* **TASK GOAL**:
Rewrite every line of the records below, changing each "pose" to "camera" and leaving everything else as it is.

-- start --

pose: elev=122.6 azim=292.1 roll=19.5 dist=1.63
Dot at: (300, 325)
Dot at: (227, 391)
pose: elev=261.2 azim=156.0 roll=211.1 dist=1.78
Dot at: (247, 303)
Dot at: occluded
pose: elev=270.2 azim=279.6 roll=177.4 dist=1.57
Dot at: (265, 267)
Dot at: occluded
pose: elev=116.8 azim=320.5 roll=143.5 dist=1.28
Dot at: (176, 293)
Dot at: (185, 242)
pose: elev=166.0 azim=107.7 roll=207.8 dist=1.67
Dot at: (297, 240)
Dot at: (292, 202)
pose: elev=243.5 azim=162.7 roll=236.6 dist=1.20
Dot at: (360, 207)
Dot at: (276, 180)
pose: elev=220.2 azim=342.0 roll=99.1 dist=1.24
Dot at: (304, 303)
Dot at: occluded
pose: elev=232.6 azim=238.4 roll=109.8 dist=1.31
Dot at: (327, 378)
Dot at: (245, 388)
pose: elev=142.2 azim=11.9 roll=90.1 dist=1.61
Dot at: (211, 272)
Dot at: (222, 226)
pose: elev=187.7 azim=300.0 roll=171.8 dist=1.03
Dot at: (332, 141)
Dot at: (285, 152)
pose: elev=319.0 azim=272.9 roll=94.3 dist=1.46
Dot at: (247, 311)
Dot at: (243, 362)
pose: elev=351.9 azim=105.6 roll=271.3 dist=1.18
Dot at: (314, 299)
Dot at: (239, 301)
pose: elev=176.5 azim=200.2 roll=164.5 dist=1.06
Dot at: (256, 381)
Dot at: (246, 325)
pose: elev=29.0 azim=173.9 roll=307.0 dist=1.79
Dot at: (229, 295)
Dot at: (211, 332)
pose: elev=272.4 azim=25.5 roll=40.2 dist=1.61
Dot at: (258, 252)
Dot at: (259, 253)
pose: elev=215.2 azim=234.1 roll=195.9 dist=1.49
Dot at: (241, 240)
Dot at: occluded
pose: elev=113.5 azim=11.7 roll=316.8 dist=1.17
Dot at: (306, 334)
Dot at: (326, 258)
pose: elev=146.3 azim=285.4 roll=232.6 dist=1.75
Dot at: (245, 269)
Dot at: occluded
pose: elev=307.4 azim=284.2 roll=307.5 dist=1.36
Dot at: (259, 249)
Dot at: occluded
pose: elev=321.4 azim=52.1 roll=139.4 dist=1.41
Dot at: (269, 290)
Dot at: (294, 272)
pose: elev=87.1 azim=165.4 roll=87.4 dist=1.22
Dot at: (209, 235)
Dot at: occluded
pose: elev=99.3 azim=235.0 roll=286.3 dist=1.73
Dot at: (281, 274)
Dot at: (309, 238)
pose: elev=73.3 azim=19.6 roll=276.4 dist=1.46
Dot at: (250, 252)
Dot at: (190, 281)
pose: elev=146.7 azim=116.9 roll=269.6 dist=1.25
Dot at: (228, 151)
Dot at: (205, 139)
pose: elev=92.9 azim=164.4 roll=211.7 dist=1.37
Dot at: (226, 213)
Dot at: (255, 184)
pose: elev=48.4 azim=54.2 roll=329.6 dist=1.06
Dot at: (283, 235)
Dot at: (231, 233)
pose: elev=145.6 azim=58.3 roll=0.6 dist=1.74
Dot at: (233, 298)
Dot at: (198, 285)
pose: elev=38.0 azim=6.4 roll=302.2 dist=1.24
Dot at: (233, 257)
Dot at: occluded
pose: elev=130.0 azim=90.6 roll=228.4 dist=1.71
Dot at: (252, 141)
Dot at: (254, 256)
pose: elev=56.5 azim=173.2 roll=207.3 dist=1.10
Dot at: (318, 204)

-- end --

* **RIGHT ANSWER**:
camera: elev=122.6 azim=292.1 roll=19.5 dist=1.63
Dot at: (300, 325)
Dot at: (227, 391)
camera: elev=261.2 azim=156.0 roll=211.1 dist=1.78
Dot at: (247, 303)
Dot at: occluded
camera: elev=270.2 azim=279.6 roll=177.4 dist=1.57
Dot at: (265, 267)
Dot at: occluded
camera: elev=116.8 azim=320.5 roll=143.5 dist=1.28
Dot at: (176, 293)
Dot at: (185, 242)
camera: elev=166.0 azim=107.7 roll=207.8 dist=1.67
Dot at: (297, 240)
Dot at: (292, 202)
camera: elev=243.5 azim=162.7 roll=236.6 dist=1.20
Dot at: (360, 207)
Dot at: (276, 180)
camera: elev=220.2 azim=342.0 roll=99.1 dist=1.24
Dot at: (304, 303)
Dot at: occluded
camera: elev=232.6 azim=238.4 roll=109.8 dist=1.31
Dot at: (327, 378)
Dot at: (245, 388)
camera: elev=142.2 azim=11.9 roll=90.1 dist=1.61
Dot at: (211, 272)
Dot at: (222, 226)
camera: elev=187.7 azim=300.0 roll=171.8 dist=1.03
Dot at: (332, 141)
Dot at: (285, 152)
camera: elev=319.0 azim=272.9 roll=94.3 dist=1.46
Dot at: (247, 311)
Dot at: (243, 362)
camera: elev=351.9 azim=105.6 roll=271.3 dist=1.18
Dot at: (314, 299)
Dot at: (239, 301)
camera: elev=176.5 azim=200.2 roll=164.5 dist=1.06
Dot at: (256, 381)
Dot at: (246, 325)
camera: elev=29.0 azim=173.9 roll=307.0 dist=1.79
Dot at: (229, 295)
Dot at: (211, 332)
camera: elev=272.4 azim=25.5 roll=40.2 dist=1.61
Dot at: (258, 252)
Dot at: (259, 253)
camera: elev=215.2 azim=234.1 roll=195.9 dist=1.49
Dot at: (241, 240)
Dot at: occluded
camera: elev=113.5 azim=11.7 roll=316.8 dist=1.17
Dot at: (306, 334)
Dot at: (326, 258)
camera: elev=146.3 azim=285.4 roll=232.6 dist=1.75
Dot at: (245, 269)
Dot at: occluded
camera: elev=307.4 azim=284.2 roll=307.5 dist=1.36
Dot at: (259, 249)
Dot at: occluded
camera: elev=321.4 azim=52.1 roll=139.4 dist=1.41
Dot at: (269, 290)
Dot at: (294, 272)
camera: elev=87.1 azim=165.4 roll=87.4 dist=1.22
Dot at: (209, 235)
Dot at: occluded
camera: elev=99.3 azim=235.0 roll=286.3 dist=1.73
Dot at: (281, 274)
Dot at: (309, 238)
camera: elev=73.3 azim=19.6 roll=276.4 dist=1.46
Dot at: (250, 252)
Dot at: (190, 281)
camera: elev=146.7 azim=116.9 roll=269.6 dist=1.25
Dot at: (228, 151)
Dot at: (205, 139)
camera: elev=92.9 azim=164.4 roll=211.7 dist=1.37
Dot at: (226, 213)
Dot at: (255, 184)
camera: elev=48.4 azim=54.2 roll=329.6 dist=1.06
Dot at: (283, 235)
Dot at: (231, 233)
camera: elev=145.6 azim=58.3 roll=0.6 dist=1.74
Dot at: (233, 298)
Dot at: (198, 285)
camera: elev=38.0 azim=6.4 roll=302.2 dist=1.24
Dot at: (233, 257)
Dot at: occluded
camera: elev=130.0 azim=90.6 roll=228.4 dist=1.71
Dot at: (252, 141)
Dot at: (254, 256)
camera: elev=56.5 azim=173.2 roll=207.3 dist=1.10
Dot at: (318, 204)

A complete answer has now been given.